Humanitas Visiting Professor in War Studies 2013:
Martin van Creveld

The Humanitas Chair in War Studies has been made possible by the generous support of Sir Ronald Grierson.

Professor Martin van Creveld (Emeritus Professor of History at the Hebrew University of Jerusalem) will give a series of three public lectures and a concluding symposium on The Future of War.

 

Information, Intelligence, and the New Wars

The previous lecture having argued that the future of war is likely to be terrorism, guerilla and insurgency, this one will focus on the role of intelligence in this kind of conflict. First I shall sum up the most important development in the field from 1960 on, including the emergence of satellites, drones, and computers as well as so called cyberwar. Next, the lecture will list the problems that modern intelligence encounters. These include the vast amount of data it generates; the inability of machines to understand and to interpret that data without human assistance; the fact that most wars, instead of being waged in the open field, now take place in much more complex environments created by people, their dwellings, their means of communication and transportation, and their means of production; and the growing need for precision. Following these problems, and regardless of how advanced the hardware and methods intelligence may use, the idea that computers, data digging and the like can put an end to terrorism, guerrilla and insurgency is an illusion. To that end, different methods are called for.

 

Full lecture series:

The lectures are free and open to all, no registration required. Free online registration will be available for the symposium on Thursday 21 February shortly.
 

About Martin van Creveld

Martin van Creveld is an internationally recognised authority on military history and strategy.

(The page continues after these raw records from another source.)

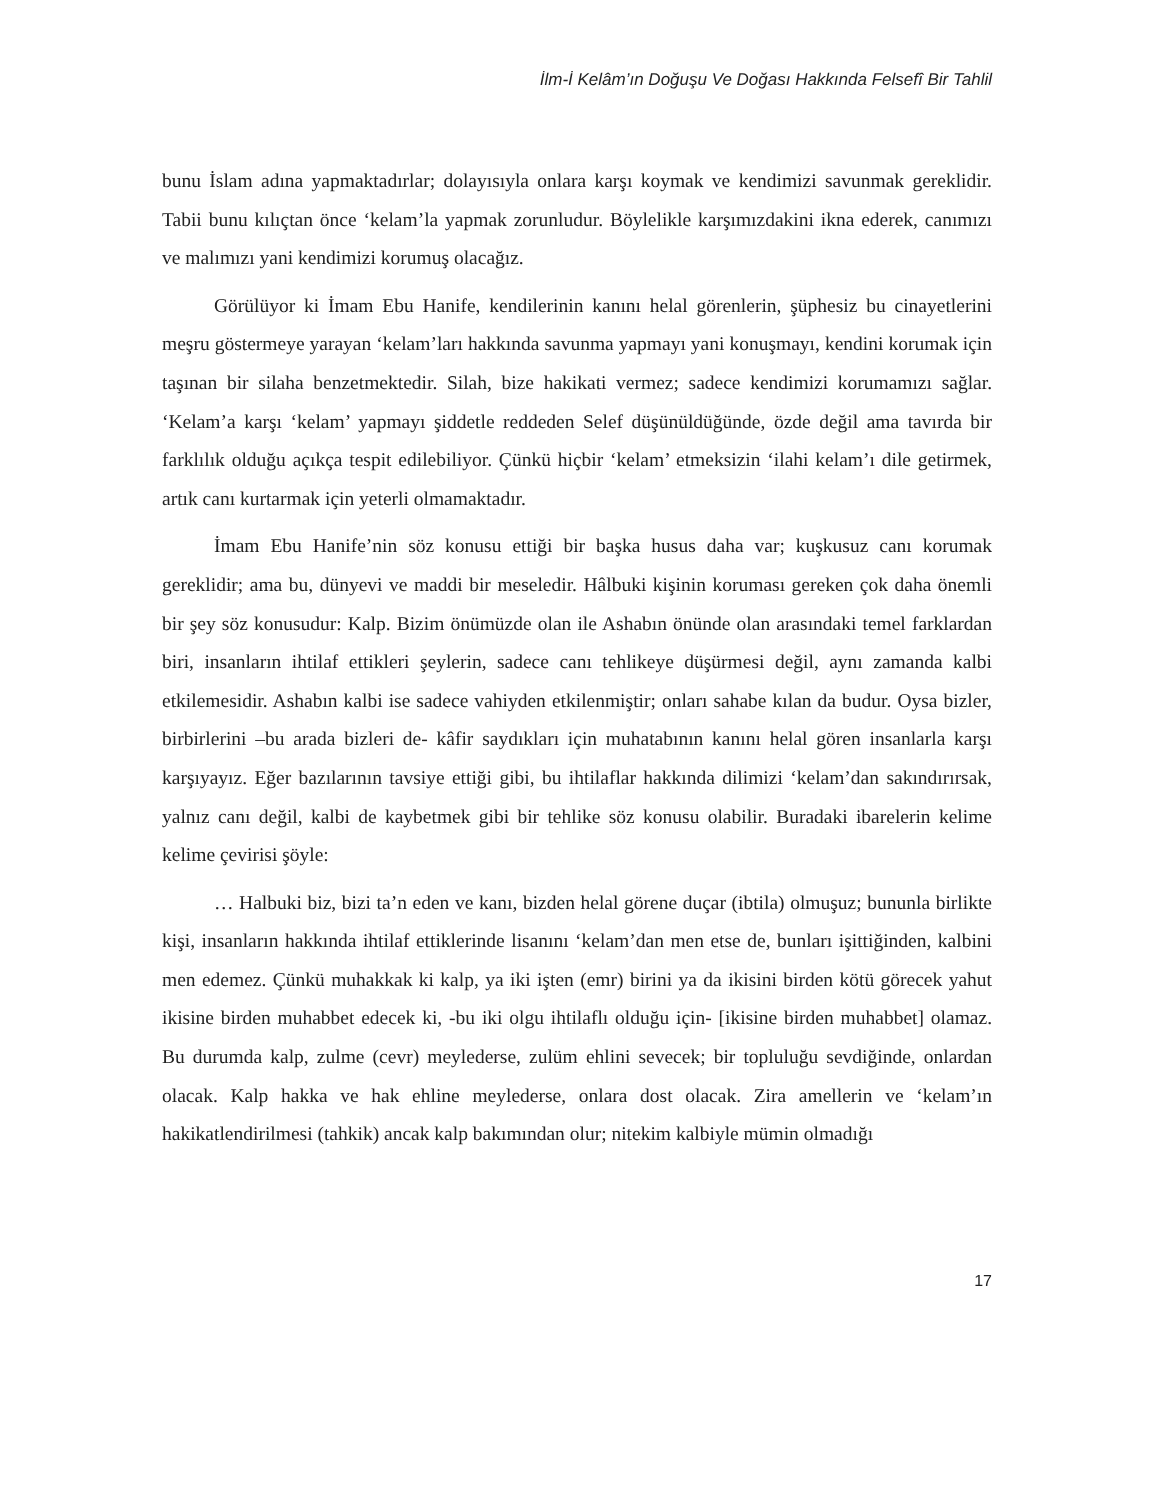İlm-İ Kelâm’ın Doğuşu Ve Doğası Hakkında Felsefî Bir Tahlil
bunu İslam adına yapmaktadırlar; dolayısıyla onlara karşı koymak ve kendimizi savunmak gereklidir. Tabii bunu kılıçtan önce ‘kelam’la yapmak zorunludur. Böylelikle karşımızdakini ikna ederek, canımızı ve malımızı yani kendimizi korumuş olacağız.
Görülüyor ki İmam Ebu Hanife, kendilerinin kanını helal görenlerin, şüphesiz bu cinayetlerini meşru göstermeye yarayan ‘kelam’ları hakkında savunma yapmayı yani konuşmayı, kendini korumak için taşınan bir silaha benzetmektedir. Silah, bize hakikati vermez; sadece kendimizi korumamızı sağlar. ‘Kelam’a karşı ‘kelam’ yapmayı şiddetle reddeden Selef düşünüldüğünde, özde değil ama tavırda bir farklılık olduğu açıkça tespit edilebiliyor. Çünkü hiçbir ‘kelam’ etmeksizin ‘ilahi kelam’ı dile getirmek, artık canı kurtarmak için yeterli olmamaktadır.
İmam Ebu Hanife’nin söz konusu ettiği bir başka husus daha var; kuşkusuz canı korumak gereklidir; ama bu, dünyevi ve maddi bir meseledir. Hâlbuki kişinin koruması gereken çok daha önemli bir şey söz konusudur: Kalp. Bizim önümüzde olan ile Ashabın önünde olan arasındaki temel farklardan biri, insanların ihtilaf ettikleri şeylerin, sadece canı tehlikeye düşürmesi değil, aynı zamanda kalbi etkilemesidir. Ashabın kalbi ise sadece vahiyden etkilenmiştir; onları sahabe kılan da budur. Oysa bizler, birbirlerini –bu arada bizleri de- kâfir saydıkları için muhatabının kanını helal gören insanlarla karşı karşıyayız. Eğer bazılarının tavsiye ettiği gibi, bu ihtilaflar hakkında dilimizi ‘kelam’dan sakındırırsak, yalnız canı değil, kalbi de kaybetmek gibi bir tehlike söz konusu olabilir. Buradaki ibarelerin kelime kelime çevirisi şöyle:
… Halbuki biz, bizi ta’n eden ve kanı, bizden helal görene duçar (ibtila) olmuşuz; bununla birlikte kişi, insanların hakkında ihtilaf ettiklerinde lisanını ‘kelam’dan men etse de, bunları işittiğinden, kalbini men edemez. Çünkü muhakkak ki kalp, ya iki işten (emr) birini ya da ikisini birden kötü görecek yahut ikisine birden muhabbet edecek ki, -bu iki olgu ihtilaflı olduğu için- [ikisine birden muhabbet] olamaz. Bu durumda kalp, zulme (cevr) meylederse, zulüm ehlini sevecek; bir topluluğu sevdiğinde, onlardan olacak. Kalp hakka ve hak ehline meylederse, onlara dost olacak. Zira amellerin ve ‘kelam’ın hakikatlendirilmesi (tahkik) ancak kalp bakımından olur; nitekim kalbiyle mümin olmadığı
17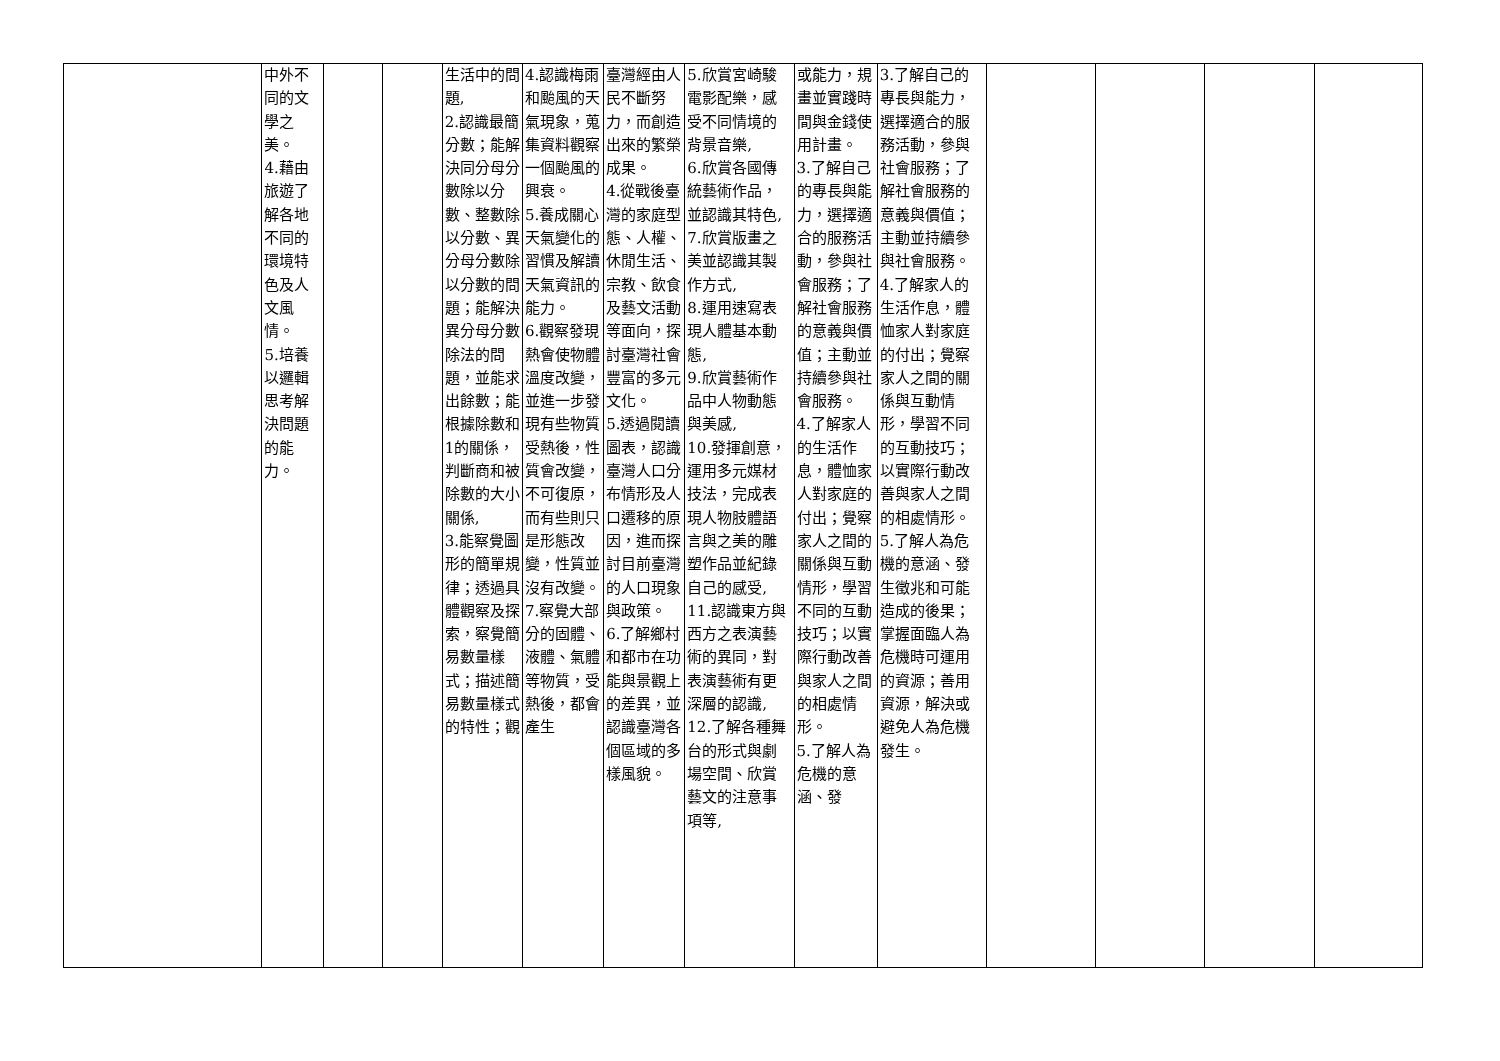| | 中外不同的文學之美。 4.藉由旅遊了解各地不同的環境特色及人文風情。 5.培養以邏輯思考解決問題的能力。 | | | 生活中的問題, 2.認識最簡分數；能解決同分母分數除以分數、整數除以分數、異分母分數除以分數的問題；能解決異分母分數除法的問題，並能求出餘數；能根據除數和1的關係，判斷商和被除數的大小關係, 3.能察覺圖形的簡單規律；透過具體觀察及探索，察覺簡易數量樣式；描述簡易數量樣式的特性；觀 | 4.認識梅雨和颱風的天氣現象，蒐集資料觀察一個颱風的興衰。 5.養成關心天氣變化的習慣及解讀天氣資訊的能力。 6.觀察發現熱會使物體溫度改變，並進一步發現有些物質受熱後，性質會改變，不可復原，而有些則只是形態改變，性質並沒有改變。 7.察覺大部分的固體、液體、氣體等物質，受熱後，都會產生 | 臺灣經由人民不斷努力，而創造出來的繁榮成果。 4.從戰後臺灣的家庭型態、人權、休閒生活、宗教、飲食及藝文活動等面向，探討臺灣社會豐富的多元文化。 5.透過閱讀圖表，認識臺灣人口分布情形及人口遷移的原因，進而探討目前臺灣的人口現象與政策。 6.了解鄉村和都市在功能與景觀上的差異，並認識臺灣各個區域的多樣風貌。 | 5.欣賞宮崎駿電影配樂，感受不同情境的背景音樂, 6.欣賞各國傳統藝術作品，並認識其特色, 7.欣賞版畫之美並認識其製作方式, 8.運用速寫表現人體基本動態, 9.欣賞藝術作品中人物動態與美感, 10.發揮創意，運用多元媒材技法，完成表現人物肢體語言與之美的雕塑作品並紀錄自己的感受, 11.認識東方與西方之表演藝術的異同，對表演藝術有更深層的認識, 12.了解各種舞台的形式與劇場空間、欣賞藝文的注意事項等, | 或能力，規畫並實踐時間與金錢使用計畫。 3.了解自己的專長與能力，選擇適合的服務活動，參與社會服務；了解社會服務的意義與價值；主動並持續參與社會服務。 4.了解家人的生活作息，體恤家人對家庭的付出；覺察家人之間的關係與互動情形，學習不同的互動技巧；以實際行動改善與家人之間的相處情形。 5.了解人為危機的意涵、發 | 3.了解自己的專長與能力，選擇適合的服務活動，參與社會服務；了解社會服務的意義與價值；主動並持續參與社會服務。 4.了解家人的生活作息，體恤家人對家庭的付出；覺察家人之間的關係與互動情形，學習不同的互動技巧；以實際行動改善與家人之間的相處情形。 5.了解人為危機的意涵、發生徵兆和可能造成的後果；掌握面臨人為危機時可運用的資源；善用資源，解決或避免人為危機發生。 | | | | |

The author of twenty-three books, which have been translated into twenty languages, he has lectured or taught at most leading strategic institutes, military or civilian, from Washington DC to Singapore and from Moscow to Rio de Janeiro. He was the only non-American author on the US Army’s required reading list for officers, and the only person – foreign or American – to have two books on that list. Born in the Netherlands, he holds degrees from the London School of Economics and from the Hebrew University of Jerusalem, where he was a faculty member from 1971 until his retirement in 2008.

About the Professorships

Humanitas is a series of Visiting Professorships at Oxford and Cambridge intended to bring leading practitioners and scholars to both universities to address major themes in the arts, social sciences and humanities. Created by Lord Weidenfeld, the Programme is managed and funded by the Institute for Strategic Dialogue with the support of a series of generous benefactors, and co-ordinated in Cambridge by the Centre for Research in the Arts, Social Sciences and Humanities (CRASSH). Humanitas Visiting Professorships are held by distinguished academics and leading practitioners who have contributed to interdisciplinary research and innovation in a broad range of contemporary disciplines in the arts, social sciences and humanities. Covering areas of urgent or enduring interest in today’s society, including the performing arts, Humanitas Visiting Professors present their pioneering work through a series of lectures or performances open to University audiences and the wider public.